— INSTRUCTIONS TO FOLLOW —
Extract the lines of the material without changes, from its first line through the line that contains "爹爹最后说，我的夫君，极有可", including both. Leave the pictures out of the output.

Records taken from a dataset
..........

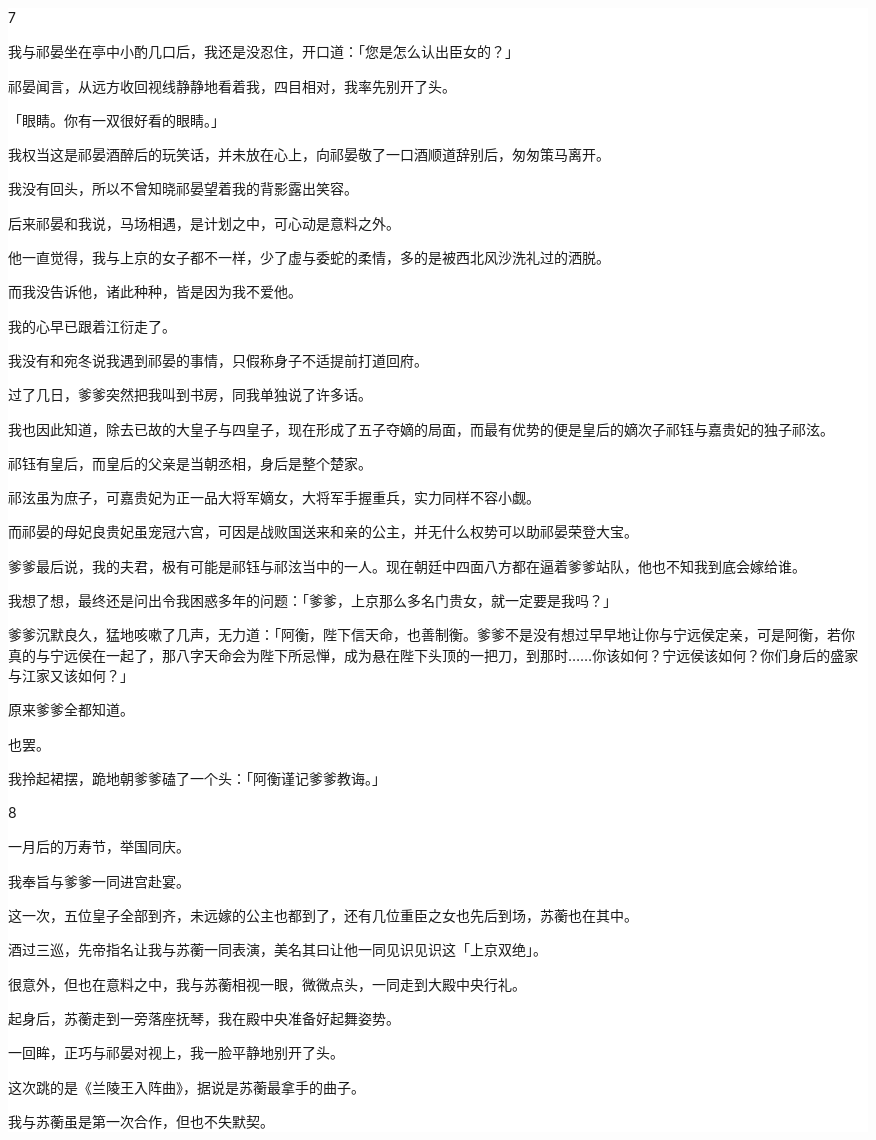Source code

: 7

我与祁晏坐在亭中小酌几口后，我还是没忍住，开口道：「您是怎么认出臣女的？」

祁晏闻言，从远方收回视线静静地看着我，四目相对，我率先别开了头。

「眼睛。你有一双很好看的眼睛。」

我权当这是祁晏酒醉后的玩笑话，并未放在心上，向祁晏敬了一口酒顺道辞别后，匆匆策马离开。

我没有回头，所以不曾知晓祁晏望着我的背影露出笑容。

后来祁晏和我说，马场相遇，是计划之中，可心动是意料之外。

他一直觉得，我与上京的女子都不一样，少了虚与委蛇的柔情，多的是被西北风沙洗礼过的洒脱。

而我没告诉他，诸此种种，皆是因为我不爱他。

我的心早已跟着江衍走了。

我没有和宛冬说我遇到祁晏的事情，只假称身子不适提前打道回府。

过了几日，爹爹突然把我叫到书房，同我单独说了许多话。

我也因此知道，除去已故的大皇子与四皇子，现在形成了五子夺嫡的局面，而最有优势的便是皇后的嫡次子祁钰与嘉贵妃的独子祁泫。

祁钰有皇后，而皇后的父亲是当朝丞相，身后是整个楚家。

祁泫虽为庶子，可嘉贵妃为正一品大将军嫡女，大将军手握重兵，实力同样不容小觑。

而祁晏的母妃良贵妃虽宠冠六宫，可因是战败国送来和亲的公主，并无什么权势可以助祁晏荣登大宝。

爹爹最后说，我的夫君，极有可能是祁钰与祁泫当中的一人。现在朝廷中四面八方都在逼着爹爹站队，他也不知我到底会嫁给谁。

我想了想，最终还是问出令我困惑多年的问题：「爹爹，上京那么多名门贵女，就一定要是我吗？」

爹爹沉默良久，猛地咳嗽了几声，无力道：「阿衡，陛下信天命，也善制衡。爹爹不是没有想过早早地让你与宁远侯定亲，可是阿衡，若你真的与宁远侯在一起了，那八字天命会为陛下所忌惮，成为悬在陛下头顶的一把刀，到那时……你该如何？宁远侯该如何？你们身后的盛家与江家又该如何？」

原来爹爹全都知道。

也罢。

我拎起裙摆，跪地朝爹爹磕了一个头：「阿衡谨记爹爹教诲。」

8

一月后的万寿节，举国同庆。

我奉旨与爹爹一同进宫赴宴。

这一次，五位皇子全部到齐，未远嫁的公主也都到了，还有几位重臣之女也先后到场，苏蘅也在其中。

酒过三巡，先帝指名让我与苏蘅一同表演，美名其曰让他一同见识见识这「上京双绝」。

很意外，但也在意料之中，我与苏蘅相视一眼，微微点头，一同走到大殿中央行礼。

起身后，苏蘅走到一旁落座抚琴，我在殿中央准备好起舞姿势。

一回眸，正巧与祁晏对视上，我一脸平静地别开了头。

这次跳的是《兰陵王入阵曲》，据说是苏蘅最拿手的曲子。

我与苏蘅虽是第一次合作，但也不失默契。
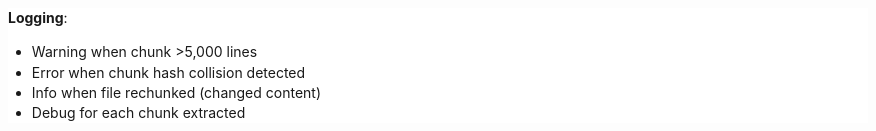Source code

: **Logging**:
- Warning when chunk >5,000 lines
- Error when chunk hash collision detected
- Info when file rechunked (changed content)
- Debug for each chunk extracted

..........

— RESULT FOR THIS EXERCISE —
Source code

: 7

我与祁晏坐在亭中小酌几口后，我还是没忍住，开口道：「您是怎么认出臣女的？」

祁晏闻言，从远方收回视线静静地看着我，四目相对，我率先别开了头。

「眼睛。你有一双很好看的眼睛。」

我权当这是祁晏酒醉后的玩笑话，并未放在心上，向祁晏敬了一口酒顺道辞别后，匆匆策马离开。

我没有回头，所以不曾知晓祁晏望着我的背影露出笑容。

后来祁晏和我说，马场相遇，是计划之中，可心动是意料之外。

他一直觉得，我与上京的女子都不一样，少了虚与委蛇的柔情，多的是被西北风沙洗礼过的洒脱。

而我没告诉他，诸此种种，皆是因为我不爱他。

我的心早已跟着江衍走了。

我没有和宛冬说我遇到祁晏的事情，只假称身子不适提前打道回府。

过了几日，爹爹突然把我叫到书房，同我单独说了许多话。

我也因此知道，除去已故的大皇子与四皇子，现在形成了五子夺嫡的局面，而最有优势的便是皇后的嫡次子祁钰与嘉贵妃的独子祁泫。

祁钰有皇后，而皇后的父亲是当朝丞相，身后是整个楚家。

祁泫虽为庶子，可嘉贵妃为正一品大将军嫡女，大将军手握重兵，实力同样不容小觑。

而祁晏的母妃良贵妃虽宠冠六宫，可因是战败国送来和亲的公主，并无什么权势可以助祁晏荣登大宝。

爹爹最后说，我的夫君，极有可能是祁钰与祁泫当中的一人。现在朝廷中四面八方都在逼着爹爹站队，他也不知我到底会嫁给谁。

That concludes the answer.